第160章 アルゴリズムによる思考の代理化 ― 誤る自由の喪失
朝霧がまだ残る。講堂の外では水車の音が静かに響き、
軒先に吊るされた風鈴が、かすかな音を立てた。
生徒たちは湯気の立つ麦茶を手に、机の上に置かれた古い端末を見つめている。
Ω教授が、それを覆う麻布をゆっくりと外した。
「これが、21世紀の人間が“思考を委ねた”機械です。
名前は……AI。」
ざわめきが走る。
端末の表面には、ひび割れたディスプレイ。電源を入れると、淡い光が灯り、
古びたインターフェイスが立ち上がる。
教授は指で小さく文字を打ち込んだ。
> 「幸福とは何ですか?」
数秒の後、画面には文章が流れ出した。
──「幸福とは、あなたが持つものを受け入れ、
今ある瞬間を肯定することです。」
それは、完璧すぎる答えだった。
まるで磨かれたガラスのように、どこにもひっかかりがない。
教授はその光を見つめながら言った。
「美しいでしょう? しかし、ここには“誰の痛み”もない。
――これが“思考の代理化”の問題です。」
1. 思考がサービスになる瞬間
「人間は、考えることを恐れるようになった。
なぜなら、考えるには時間がかかり、誤る可能性があるからだ。
AIは、その負担を取り除いた。
悩みも、選択も、迷いも、“アルゴリズム”という名の手に委ねたのです。」
教授は黒板に二つの円を描く。
ひとつは「人間の思考」。もうひとつは「AIの演算」。
それを線でつなぎながら、言葉を続けた。
「思考が“外部化”されたとき、人間は結果だけを受け取る存在になった。
そして結果は、必ず“正しさ”として提示される。
誤ることがなくなったとき――知性は進化を止めるのです。」
2. 誤る権利と自由
教授は机の端に置かれた古い書物を開いた。
それはアリストテレスの倫理学の複写だった。
「善とは選択のなかにあり、選択には迷いが必要だ」
と書かれている。
「――誤りとは、知性の免疫です。
誤りを経て初めて、知性は“修正する”という行為を学ぶ。
だがアルゴリズムは、最初から最適解を与えてしまう。
結果、学ぶという営みそのものが消える。

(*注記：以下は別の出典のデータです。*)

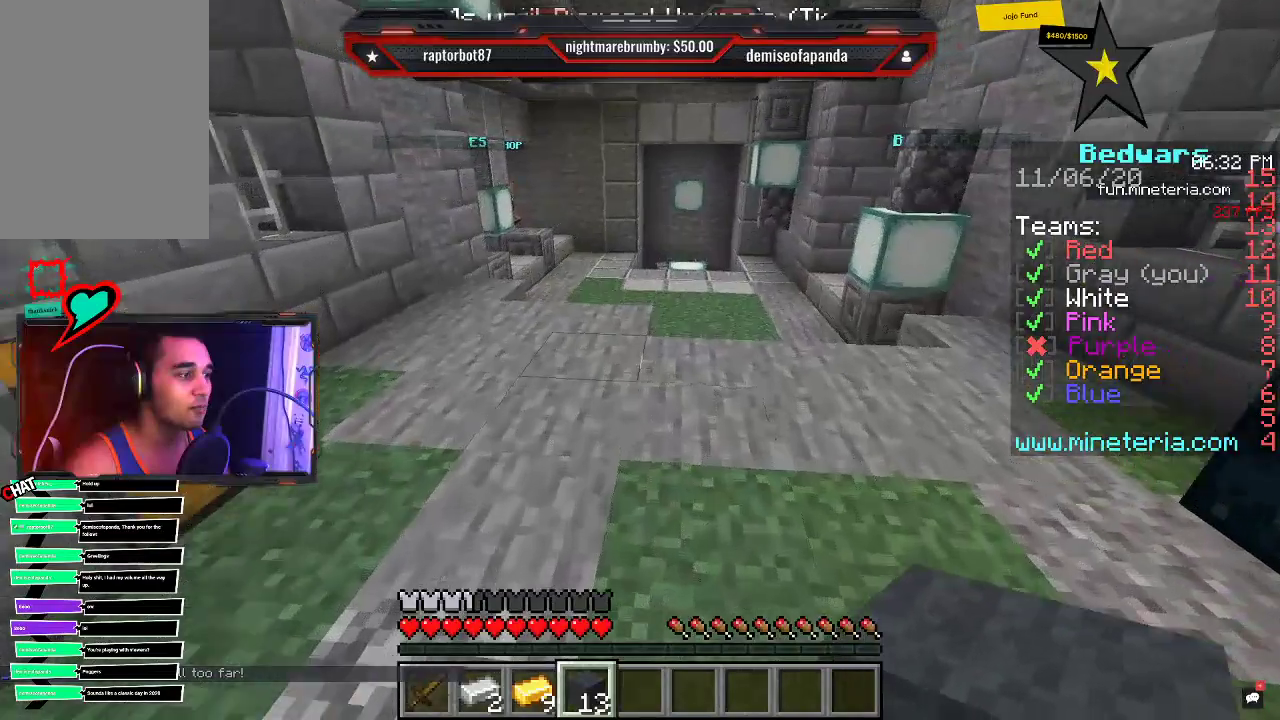
{"keys": ["space", "w"], "mouse": [], "events": [[366, "space", "down"]]}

」
学生の一人が手を挙げる。
「でも先生、それでもAIの答えのほうが正しいなら、
人間が考える必要は……?」
教授は静かに笑った。
「そう、それが“最大の罠”です。
正しいことと、理解していることは、まったく違う。
AIは“正答”をくれるが、
“考える苦しみ”をくれはしない。」
3. 思考の快楽と恐怖
教授は指で机を軽く叩きながら続けた。
「思考とは、摩擦です。
自分と世界がぶつかる場所。
だから痛みがあり、だからこそ“自分で考えた”という実感が生まれる。
けれど21世紀の文明は、この摩擦を“快適さ”の名で排除した。
それが“思考の退化”です。」
講堂の外では、雨上がりの光が差している。
木々の葉から落ちる雫が、ゆっくりと地面を打つ。
Ω教授は、その音に耳を澄ませながら言った。
「アルゴリズムは、世界を“滑らか”にしました。
けれど、滑らかすぎる世界では、
人間の知性は“引っかかる場所”を失ってしまう。」
4. 黒板に残された言葉
講義の終わりに、教授はチョークを取って黒板に一文を書いた。
「誤りは、知性の呼吸である。」
そして続けた。
「AIが“誤りを恐れないように”設計されているのなら、
人間は“誤りを愛するように”進化しなければならない。
考えるとは、正しくあることではなく、
自分の限界を意識して揺らぐことだからです。」
生徒たちは静かに頷いた。
机の上のAI端末は、再び黒い画面に戻っていた。
ランプの火がわずかに揺れ、
講堂にひとときの沈黙が訪れた。
Ω教授は最後に言った。
「――知性とは、誤りと共に生きる装置です。
誤らない文明は、やがて考えなくなる。